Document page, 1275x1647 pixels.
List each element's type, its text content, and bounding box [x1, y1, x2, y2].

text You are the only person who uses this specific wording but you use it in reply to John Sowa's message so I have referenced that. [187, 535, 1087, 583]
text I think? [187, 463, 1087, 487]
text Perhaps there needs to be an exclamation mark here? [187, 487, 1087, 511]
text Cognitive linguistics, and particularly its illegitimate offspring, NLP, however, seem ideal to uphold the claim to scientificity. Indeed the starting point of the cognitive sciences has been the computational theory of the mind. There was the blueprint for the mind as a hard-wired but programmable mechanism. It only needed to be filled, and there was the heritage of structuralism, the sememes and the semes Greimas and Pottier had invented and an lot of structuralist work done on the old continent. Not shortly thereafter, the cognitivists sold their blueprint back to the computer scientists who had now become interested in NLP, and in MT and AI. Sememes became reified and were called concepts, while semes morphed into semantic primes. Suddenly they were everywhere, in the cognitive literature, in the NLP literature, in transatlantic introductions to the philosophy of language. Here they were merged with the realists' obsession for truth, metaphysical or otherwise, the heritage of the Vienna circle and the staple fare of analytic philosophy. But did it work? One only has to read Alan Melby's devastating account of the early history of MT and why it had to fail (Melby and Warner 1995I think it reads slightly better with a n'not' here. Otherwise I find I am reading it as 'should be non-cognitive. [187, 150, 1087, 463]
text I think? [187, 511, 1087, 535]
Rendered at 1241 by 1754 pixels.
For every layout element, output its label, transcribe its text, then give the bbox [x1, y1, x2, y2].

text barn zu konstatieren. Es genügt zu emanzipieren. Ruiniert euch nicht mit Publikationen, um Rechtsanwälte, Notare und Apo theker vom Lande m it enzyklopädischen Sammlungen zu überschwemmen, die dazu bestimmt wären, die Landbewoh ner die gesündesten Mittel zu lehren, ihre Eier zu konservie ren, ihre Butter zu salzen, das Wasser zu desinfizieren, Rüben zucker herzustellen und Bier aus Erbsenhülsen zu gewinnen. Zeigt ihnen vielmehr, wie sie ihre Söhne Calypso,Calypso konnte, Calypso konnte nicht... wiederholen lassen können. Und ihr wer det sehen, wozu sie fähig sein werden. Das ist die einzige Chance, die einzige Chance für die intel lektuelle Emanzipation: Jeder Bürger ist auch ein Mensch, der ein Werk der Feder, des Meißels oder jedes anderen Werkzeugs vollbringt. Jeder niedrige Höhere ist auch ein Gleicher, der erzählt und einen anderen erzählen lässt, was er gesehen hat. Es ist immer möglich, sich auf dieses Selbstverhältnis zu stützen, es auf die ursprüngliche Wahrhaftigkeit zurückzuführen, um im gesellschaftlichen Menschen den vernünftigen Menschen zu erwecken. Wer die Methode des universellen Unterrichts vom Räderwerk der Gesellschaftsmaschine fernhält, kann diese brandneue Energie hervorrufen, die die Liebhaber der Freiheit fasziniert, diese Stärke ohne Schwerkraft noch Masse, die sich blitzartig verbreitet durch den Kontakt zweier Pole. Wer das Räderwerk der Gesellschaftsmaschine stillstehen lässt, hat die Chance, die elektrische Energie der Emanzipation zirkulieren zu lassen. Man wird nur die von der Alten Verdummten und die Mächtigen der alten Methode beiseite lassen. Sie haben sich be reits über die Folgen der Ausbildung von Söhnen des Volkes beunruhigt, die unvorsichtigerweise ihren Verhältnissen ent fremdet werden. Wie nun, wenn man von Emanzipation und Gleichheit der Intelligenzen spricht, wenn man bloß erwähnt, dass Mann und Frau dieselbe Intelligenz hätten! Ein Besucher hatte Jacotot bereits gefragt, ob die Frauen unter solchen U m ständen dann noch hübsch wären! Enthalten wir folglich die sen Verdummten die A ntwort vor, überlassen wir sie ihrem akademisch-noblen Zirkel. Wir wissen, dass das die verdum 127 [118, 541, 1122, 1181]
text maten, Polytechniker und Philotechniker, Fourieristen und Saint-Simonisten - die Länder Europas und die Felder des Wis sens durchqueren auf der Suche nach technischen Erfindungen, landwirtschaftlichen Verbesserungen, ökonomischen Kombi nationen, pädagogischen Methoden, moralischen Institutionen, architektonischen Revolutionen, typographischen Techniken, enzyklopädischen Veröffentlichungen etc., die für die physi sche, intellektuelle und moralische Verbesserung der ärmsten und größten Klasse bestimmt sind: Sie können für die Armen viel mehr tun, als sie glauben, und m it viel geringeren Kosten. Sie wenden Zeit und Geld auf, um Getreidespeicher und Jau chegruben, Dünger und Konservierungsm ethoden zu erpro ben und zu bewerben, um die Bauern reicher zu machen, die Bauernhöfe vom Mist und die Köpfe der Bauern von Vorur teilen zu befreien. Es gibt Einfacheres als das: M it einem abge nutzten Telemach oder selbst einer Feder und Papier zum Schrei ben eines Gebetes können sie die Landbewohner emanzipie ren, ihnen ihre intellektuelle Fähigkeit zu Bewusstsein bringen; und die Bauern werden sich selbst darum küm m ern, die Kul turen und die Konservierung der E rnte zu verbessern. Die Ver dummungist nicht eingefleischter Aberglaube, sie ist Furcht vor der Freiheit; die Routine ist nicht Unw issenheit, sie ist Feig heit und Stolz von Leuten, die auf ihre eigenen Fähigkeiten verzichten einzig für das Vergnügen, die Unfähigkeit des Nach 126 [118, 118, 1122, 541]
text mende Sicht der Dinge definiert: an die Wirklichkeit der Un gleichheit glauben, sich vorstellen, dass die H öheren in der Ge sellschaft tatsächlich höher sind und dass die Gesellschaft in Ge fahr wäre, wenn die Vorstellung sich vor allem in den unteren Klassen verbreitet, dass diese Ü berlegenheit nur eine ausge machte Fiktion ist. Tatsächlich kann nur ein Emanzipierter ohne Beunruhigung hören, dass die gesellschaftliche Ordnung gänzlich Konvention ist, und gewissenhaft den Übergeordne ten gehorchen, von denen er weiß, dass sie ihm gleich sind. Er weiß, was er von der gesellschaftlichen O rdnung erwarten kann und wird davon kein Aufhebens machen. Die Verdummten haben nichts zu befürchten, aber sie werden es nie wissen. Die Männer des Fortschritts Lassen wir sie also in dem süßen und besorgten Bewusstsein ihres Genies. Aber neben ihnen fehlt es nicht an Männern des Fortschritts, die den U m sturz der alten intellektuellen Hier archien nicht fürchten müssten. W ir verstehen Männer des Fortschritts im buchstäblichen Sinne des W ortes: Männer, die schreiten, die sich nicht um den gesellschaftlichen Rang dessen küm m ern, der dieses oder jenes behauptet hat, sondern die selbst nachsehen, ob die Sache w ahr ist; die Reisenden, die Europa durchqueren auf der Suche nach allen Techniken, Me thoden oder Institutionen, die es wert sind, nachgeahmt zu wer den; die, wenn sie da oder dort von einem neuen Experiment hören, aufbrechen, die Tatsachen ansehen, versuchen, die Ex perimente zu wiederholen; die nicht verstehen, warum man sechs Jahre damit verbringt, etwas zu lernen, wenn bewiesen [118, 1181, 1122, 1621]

_Work required_
Put every line of all the entries above into a numbered list, leaving out the blank lines.

_Solved problem_
1. Document page, 1275x1647 pixels.
2. List each element's type, its text content, and bounding box [x1, y1, x2, y2].
3. text You are the only person who uses this specific wording but you use it in reply to John Sowa's message so I have referenced that. [187, 535, 1087, 583]
4. text I think? [187, 463, 1087, 487]
5. text Perhaps there needs to be an exclamation mark here? [187, 487, 1087, 511]
6. text Cognitive linguistics, and particularly its illegitimate offspring, NLP, however, seem ideal to uphold the claim to scientificity. Indeed the starting point of the cognitive sciences has been the computational theory of the mind. There was the blueprint for the mind as a hard-wired but programmable mechanism. It only needed to be filled, and there was the heritage of structuralism, the sememes and the semes Greimas and Pottier had invented and an lot of structuralist work done on the old continent. Not shortly thereafter, the cognitivists sold their blueprint back to the computer scientists who had now become interested in NLP, and in MT and AI. Sememes became reified and were called concepts, while semes morphed into semantic primes. Suddenly they were everywhere, in the cognitive literature, in the NLP literature, in transatlantic introductions to the philosophy of language. Here they were merged with the realists' obsession for truth, metaphysical or otherwise, the heritage of the Vienna circle and the staple fare of analytic philosophy. But did it work? One only has to read Alan Melby's devastating account of the early history of MT and why it had to fail (Melby and Warner 1995I think it reads slightly better with a n'not' here. Otherwise I find I am reading it as 'should be non-cognitive. [187, 150, 1087, 463]
7. text I think? [187, 511, 1087, 535]
8. Rendered at 1241 by 1754 pixels.
9. For every layout element, output its label, transcribe its text, then give the bbox [x1, y1, x2, y2].
10. text barn zu konstatieren. Es genügt zu emanzipieren. Ruiniert euch nicht mit Publikationen, um Rechtsanwälte, Notare und Apo theker vom Lande m it enzyklopädischen Sammlungen zu überschwemmen, die dazu bestimmt wären, die Landbewoh ner die gesündesten Mittel zu lehren, ihre Eier zu konservie ren, ihre Butter zu salzen, das Wasser zu desinfizieren, Rüben zucker herzustellen und Bier aus Erbsenhülsen zu gewinnen. Zeigt ihnen vielmehr, wie sie ihre Söhne Calypso,Calypso konnte, Calypso konnte nicht... wiederholen lassen können. Und ihr wer det sehen, wozu sie fähig sein werden. Das ist die einzige Chance, die einzige Chance für die intel lektuelle Emanzipation: Jeder Bürger ist auch ein Mensch, der ein Werk der Feder, des Meißels oder jedes anderen Werkzeugs vollbringt. Jeder niedrige Höhere ist auch ein Gleicher, der erzählt und einen anderen erzählen lässt, was er gesehen hat. Es ist immer möglich, sich auf dieses Selbstverhältnis zu stützen, es auf die ursprüngliche Wahrhaftigkeit zurückzuführen, um im gesellschaftlichen Menschen den vernünftigen Menschen zu erwecken. Wer die Methode des universellen Unterrichts vom Räderwerk der Gesellschaftsmaschine fernhält, kann diese brandneue Energie hervorrufen, die die Liebhaber der Freiheit fasziniert, diese Stärke ohne Schwerkraft noch Masse, die sich blitzartig verbreitet durch den Kontakt zweier Pole. Wer das Räderwerk der Gesellschaftsmaschine stillstehen lässt, hat die Chance, die elektrische Energie der Emanzipation zirkulieren zu lassen. Man wird nur die von der Alten Verdummten und die Mächtigen der alten Methode beiseite lassen. Sie haben sich be reits über die Folgen der Ausbildung von Söhnen des Volkes beunruhigt, die unvorsichtigerweise ihren Verhältnissen ent fremdet werden. Wie nun, wenn man von Emanzipation und Gleichheit der Intelligenzen spricht, wenn man bloß erwähnt, dass Mann und Frau dieselbe Intelligenz hätten! Ein Besucher hatte Jacotot bereits gefragt, ob die Frauen unter solchen U m ständen dann noch hübsch wären! Enthalten wir folglich die sen Verdummten die A ntwort vor, überlassen wir sie ihrem akademisch-noblen Zirkel. Wir wissen, dass das die verdum 127 [118, 541, 1122, 1181]
11. text maten, Polytechniker und Philotechniker, Fourieristen und Saint-Simonisten - die Länder Europas und die Felder des Wis sens durchqueren auf der Suche nach technischen Erfindungen, landwirtschaftlichen Verbesserungen, ökonomischen Kombi nationen, pädagogischen Methoden, moralischen Institutionen, architektonischen Revolutionen, typographischen Techniken, enzyklopädischen Veröffentlichungen etc., die für die physi sche, intellektuelle und moralische Verbesserung der ärmsten und größten Klasse bestimmt sind: Sie können für die Armen viel mehr tun, als sie glauben, und m it viel geringeren Kosten. Sie wenden Zeit und Geld auf, um Getreidespeicher und Jau chegruben, Dünger und Konservierungsm ethoden zu erpro ben und zu bewerben, um die Bauern reicher zu machen, die Bauernhöfe vom Mist und die Köpfe der Bauern von Vorur teilen zu befreien. Es gibt Einfacheres als das: M it einem abge nutzten Telemach oder selbst einer Feder und Papier zum Schrei ben eines Gebetes können sie die Landbewohner emanzipie ren, ihnen ihre intellektuelle Fähigkeit zu Bewusstsein bringen; und die Bauern werden sich selbst darum küm m ern, die Kul turen und die Konservierung der E rnte zu verbessern. Die Ver dummungist nicht eingefleischter Aberglaube, sie ist Furcht vor der Freiheit; die Routine ist nicht Unw issenheit, sie ist Feig heit und Stolz von Leuten, die auf ihre eigenen Fähigkeiten verzichten einzig für das Vergnügen, die Unfähigkeit des Nach 126 [118, 118, 1122, 541]
12. text mende Sicht der Dinge definiert: an die Wirklichkeit der Un gleichheit glauben, sich vorstellen, dass die H öheren in der Ge sellschaft tatsächlich höher sind und dass die Gesellschaft in Ge fahr wäre, wenn die Vorstellung sich vor allem in den unteren Klassen verbreitet, dass diese Ü berlegenheit nur eine ausge machte Fiktion ist. Tatsächlich kann nur ein Emanzipierter ohne Beunruhigung hören, dass die gesellschaftliche Ordnung gänzlich Konvention ist, und gewissenhaft den Übergeordne ten gehorchen, von denen er weiß, dass sie ihm gleich sind. Er weiß, was er von der gesellschaftlichen O rdnung erwarten kann und wird davon kein Aufhebens machen. Die Verdummten haben nichts zu befürchten, aber sie werden es nie wissen. Die Männer des Fortschritts Lassen wir sie also in dem süßen und besorgten Bewusstsein ihres Genies. Aber neben ihnen fehlt es nicht an Männern des Fortschritts, die den U m sturz der alten intellektuellen Hier archien nicht fürchten müssten. W ir verstehen Männer des Fortschritts im buchstäblichen Sinne des W ortes: Männer, die schreiten, die sich nicht um den gesellschaftlichen Rang dessen küm m ern, der dieses oder jenes behauptet hat, sondern die selbst nachsehen, ob die Sache w ahr ist; die Reisenden, die Europa durchqueren auf der Suche nach allen Techniken, Me thoden oder Institutionen, die es wert sind, nachgeahmt zu wer den; die, wenn sie da oder dort von einem neuen Experiment hören, aufbrechen, die Tatsachen ansehen, versuchen, die Ex perimente zu wiederholen; die nicht verstehen, warum man sechs Jahre damit verbringt, etwas zu lernen, wenn bewiesen [118, 1181, 1122, 1621]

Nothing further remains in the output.